_TAREFAS PROPOSTAS_
a. Responda com base no texto sobre Sebastião Curió:
(i) Em que ano ele foi destacado para reprimir a Guerrilha do Araguaia?
(ii) Qual era a ordem do Exército durante a operação?
(iii) Quantos atestados médicos ele apresentou para não depor na Comissão da Verdade?
b. Enumere tudo o que acontecia aos guerrilheiros na operação, segundo o texto sobre Sebastião Curió.
c. Copie do texto sobre Sebastião Curió a parte que começa nas palavras "Documentos militares mostram" e termina em "ou num hospital.".

== TRECHO SELECIONADO ==

Em 1986, responsável pela matança do Araguaia manifestou apreço por um jovem capitão
Morreu Sebastião Curió, um dos mais notórios carrascos da ditadura militar. Em 1973, ele foi destacado para reprimir a Guerrilha do Araguaia. Comandou o sequestro e o assassinato de dezenas de militantes na floresta.
A operação pode ser resumida como um massacre. A ordem do Exército era não fazer prisioneiros. Os guerrilheiros eram capturados, levados para centros de tortura e executados.
Documentos militares mostram que os superiores do major o elogiavam pela “coragem e arrojo” na “árdua tarefa de combate à subversão”. Sem a proteção da ditadura, Curió não se mostrou tão destemido assim. Convocado pela Comissão da Verdade, apresentou três atestados médicos para não depor. Também se esquivou de ser ouvido em casa ou num hospital.

===
== EXTRATOS DE DADOS ==

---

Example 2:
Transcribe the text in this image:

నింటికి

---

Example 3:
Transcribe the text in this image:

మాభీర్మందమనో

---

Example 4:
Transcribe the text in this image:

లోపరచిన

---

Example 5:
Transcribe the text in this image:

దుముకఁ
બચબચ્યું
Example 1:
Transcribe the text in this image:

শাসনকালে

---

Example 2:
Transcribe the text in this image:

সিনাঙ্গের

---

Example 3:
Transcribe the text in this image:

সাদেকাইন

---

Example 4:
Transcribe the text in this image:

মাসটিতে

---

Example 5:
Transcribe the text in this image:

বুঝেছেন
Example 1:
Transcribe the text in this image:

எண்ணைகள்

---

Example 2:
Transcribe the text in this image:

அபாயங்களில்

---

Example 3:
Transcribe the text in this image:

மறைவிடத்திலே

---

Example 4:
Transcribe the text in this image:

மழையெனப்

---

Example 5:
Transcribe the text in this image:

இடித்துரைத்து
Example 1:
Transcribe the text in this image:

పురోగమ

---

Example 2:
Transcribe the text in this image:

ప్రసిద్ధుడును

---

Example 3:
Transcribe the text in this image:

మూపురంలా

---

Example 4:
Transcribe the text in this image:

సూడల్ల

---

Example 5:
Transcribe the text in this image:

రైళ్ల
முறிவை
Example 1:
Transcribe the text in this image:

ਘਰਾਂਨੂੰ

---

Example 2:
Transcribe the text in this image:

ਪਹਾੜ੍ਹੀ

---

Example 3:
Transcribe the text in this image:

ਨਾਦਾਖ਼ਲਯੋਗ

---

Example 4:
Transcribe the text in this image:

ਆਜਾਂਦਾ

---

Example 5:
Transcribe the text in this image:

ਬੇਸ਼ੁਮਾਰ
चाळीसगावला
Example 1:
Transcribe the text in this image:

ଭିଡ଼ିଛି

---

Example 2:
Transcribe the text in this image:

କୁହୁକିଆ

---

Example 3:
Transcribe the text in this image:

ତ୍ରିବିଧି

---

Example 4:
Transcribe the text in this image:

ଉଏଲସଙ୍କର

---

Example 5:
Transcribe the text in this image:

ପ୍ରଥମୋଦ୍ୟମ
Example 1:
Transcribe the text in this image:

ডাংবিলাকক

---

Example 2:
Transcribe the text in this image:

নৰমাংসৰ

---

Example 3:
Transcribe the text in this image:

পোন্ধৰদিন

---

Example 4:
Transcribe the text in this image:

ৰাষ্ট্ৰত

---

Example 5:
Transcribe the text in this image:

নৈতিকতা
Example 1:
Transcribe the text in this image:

===

_RESULTADOS DO EXERCÍCIO_
a.
(i) Em 1973.
(ii) Não fazer prisioneiros.
(iii) Três.

b. Eram capturados; eram levados para centros de tortura; eram executados.

c.
Documentos militares mostram que os superiores do major o elogiavam pela “coragem e arrojo” na “árdua tarefa de combate à subversão”. Sem a proteção da ditadura, Curió não se mostrou tão destemido assim. Convocado pela Comissão da Verdade, apresentou três atestados médicos para não depor. Também se esquivou de ser ouvido em casa ou num hospital.